Monstruos y lógica, de Gilbert K. Chesterton

Acerca de Chesterton dijo alguna vez Jorge Luis Borges que no hay una página suya que no encierre una sorpresa o una felicidad. Monstruos y lógica es una recopilación de artículos aparecidos originalmente en Illustrated London News, revista en la que Chesterton colaboró semanalmente durante más de veinte años, y publicados en 1934 por la casa inglesa Methuen & Co. Esta es la primera vez que se publican traducidos al español.

Zenda adelanta el capítulo XXVI, titulado «Libros para pesimistas», de este libro publicado por Ediciones Espuela de Plata y por Renacimiento, editorial en la que el lector puede encontrar una buena representación —más de veinte títulos— de la obra de Chesterton.

XXVI. LIBROS PARA PESIMISTAS

En una peluquería, de forma inesperada un perfecto extraño me preguntó qué libro podría recomendarle a una mujer sumida en la depresión. El extraño parecía ser inteligente, pues logró formular su pregunta de forma inteligible. De inmediato me detuve a darle una respuesta con toda mi habilidad, con tanta naturalidad como si me hubiera detenido a darle fuego para encender un cigarro. Entonces, de repente, me encontré confrontado ante un abismo que se abrió entre el tiempo presente y el tiempo que más vivamente recuerdo. Me vi obligado a hacerme la pregunta fundamental: «¿Se le puede decir a un joven pesimista algo diferente de lo que se diría a un viejo pesimista?» Lo sé todo acerca del viejo pesimista: lo he visto desvanecerse hasta desaparecer, lo he visto vivir y lo he visto morir.
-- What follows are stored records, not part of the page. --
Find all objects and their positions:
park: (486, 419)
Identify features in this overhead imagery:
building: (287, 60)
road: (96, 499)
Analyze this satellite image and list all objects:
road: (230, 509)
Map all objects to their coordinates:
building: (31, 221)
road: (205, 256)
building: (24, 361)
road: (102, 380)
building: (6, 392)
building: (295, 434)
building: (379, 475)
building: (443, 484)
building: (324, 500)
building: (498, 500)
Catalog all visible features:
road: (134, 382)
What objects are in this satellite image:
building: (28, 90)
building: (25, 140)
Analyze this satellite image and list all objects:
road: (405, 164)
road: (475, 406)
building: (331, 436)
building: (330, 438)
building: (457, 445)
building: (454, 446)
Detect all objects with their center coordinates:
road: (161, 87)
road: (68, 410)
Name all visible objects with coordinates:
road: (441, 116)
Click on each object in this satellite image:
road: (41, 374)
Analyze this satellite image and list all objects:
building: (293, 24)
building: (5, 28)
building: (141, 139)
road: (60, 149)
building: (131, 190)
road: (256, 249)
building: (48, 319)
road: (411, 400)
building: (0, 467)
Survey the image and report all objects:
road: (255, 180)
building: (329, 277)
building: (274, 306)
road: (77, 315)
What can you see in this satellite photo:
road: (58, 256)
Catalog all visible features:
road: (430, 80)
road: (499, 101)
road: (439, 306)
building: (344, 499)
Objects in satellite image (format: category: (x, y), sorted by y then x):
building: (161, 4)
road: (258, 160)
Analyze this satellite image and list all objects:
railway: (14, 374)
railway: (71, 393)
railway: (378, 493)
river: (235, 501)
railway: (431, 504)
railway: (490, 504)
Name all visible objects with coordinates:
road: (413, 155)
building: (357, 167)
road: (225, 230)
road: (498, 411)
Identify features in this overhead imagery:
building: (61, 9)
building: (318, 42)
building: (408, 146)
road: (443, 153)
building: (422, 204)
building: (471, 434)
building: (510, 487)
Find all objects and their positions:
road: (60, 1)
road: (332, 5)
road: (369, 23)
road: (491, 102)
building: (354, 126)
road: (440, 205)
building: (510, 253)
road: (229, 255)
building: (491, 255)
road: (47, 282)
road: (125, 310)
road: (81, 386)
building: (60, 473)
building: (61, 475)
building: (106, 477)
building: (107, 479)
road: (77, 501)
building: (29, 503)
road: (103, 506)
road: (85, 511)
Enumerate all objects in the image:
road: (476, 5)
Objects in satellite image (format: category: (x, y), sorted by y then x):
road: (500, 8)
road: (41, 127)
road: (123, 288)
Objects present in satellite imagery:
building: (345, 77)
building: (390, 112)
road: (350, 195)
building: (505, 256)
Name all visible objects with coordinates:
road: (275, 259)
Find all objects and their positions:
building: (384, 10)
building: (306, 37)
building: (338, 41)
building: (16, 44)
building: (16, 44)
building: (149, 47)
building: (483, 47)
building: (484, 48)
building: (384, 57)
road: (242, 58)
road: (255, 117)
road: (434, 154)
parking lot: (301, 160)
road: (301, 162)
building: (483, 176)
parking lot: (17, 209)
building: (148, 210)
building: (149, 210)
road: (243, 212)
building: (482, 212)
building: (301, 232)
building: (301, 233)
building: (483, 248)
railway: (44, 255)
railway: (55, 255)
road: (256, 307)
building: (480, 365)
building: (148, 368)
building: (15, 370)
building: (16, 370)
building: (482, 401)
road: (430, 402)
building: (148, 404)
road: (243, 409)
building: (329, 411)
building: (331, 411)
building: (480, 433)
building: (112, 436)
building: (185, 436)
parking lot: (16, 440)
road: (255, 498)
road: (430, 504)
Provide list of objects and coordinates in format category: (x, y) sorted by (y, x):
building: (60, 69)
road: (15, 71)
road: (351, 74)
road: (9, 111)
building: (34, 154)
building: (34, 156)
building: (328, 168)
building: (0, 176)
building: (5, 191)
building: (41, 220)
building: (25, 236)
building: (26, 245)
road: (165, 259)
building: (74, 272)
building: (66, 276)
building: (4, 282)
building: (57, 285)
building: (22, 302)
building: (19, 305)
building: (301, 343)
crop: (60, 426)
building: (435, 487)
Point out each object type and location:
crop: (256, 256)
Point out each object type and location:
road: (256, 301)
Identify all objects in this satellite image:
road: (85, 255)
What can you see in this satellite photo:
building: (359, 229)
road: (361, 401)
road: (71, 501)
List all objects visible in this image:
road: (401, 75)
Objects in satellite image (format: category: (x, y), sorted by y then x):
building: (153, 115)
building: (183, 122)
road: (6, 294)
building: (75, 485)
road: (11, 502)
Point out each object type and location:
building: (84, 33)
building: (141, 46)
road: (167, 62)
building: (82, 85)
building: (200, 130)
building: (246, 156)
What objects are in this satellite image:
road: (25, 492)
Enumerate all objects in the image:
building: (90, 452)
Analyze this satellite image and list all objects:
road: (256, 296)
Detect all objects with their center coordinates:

Sé que hoy ya no tiene importancia que Swinburne haya dicho que el fruto de la vida es el polvo o que Byron haya dicho (con mucha mayor veracidad) que no hay una alegría que el mundo pueda darle que no pueda también quitarle. Había mucho pesimismo en la época en que comencé a escribir. De hecho, fue en buena medida a causa del pesimismo que comencé a escribir. Naturalmente, se esgrimirá como argumento a favor de los pesimistas el que yo haya comenzado a escribir.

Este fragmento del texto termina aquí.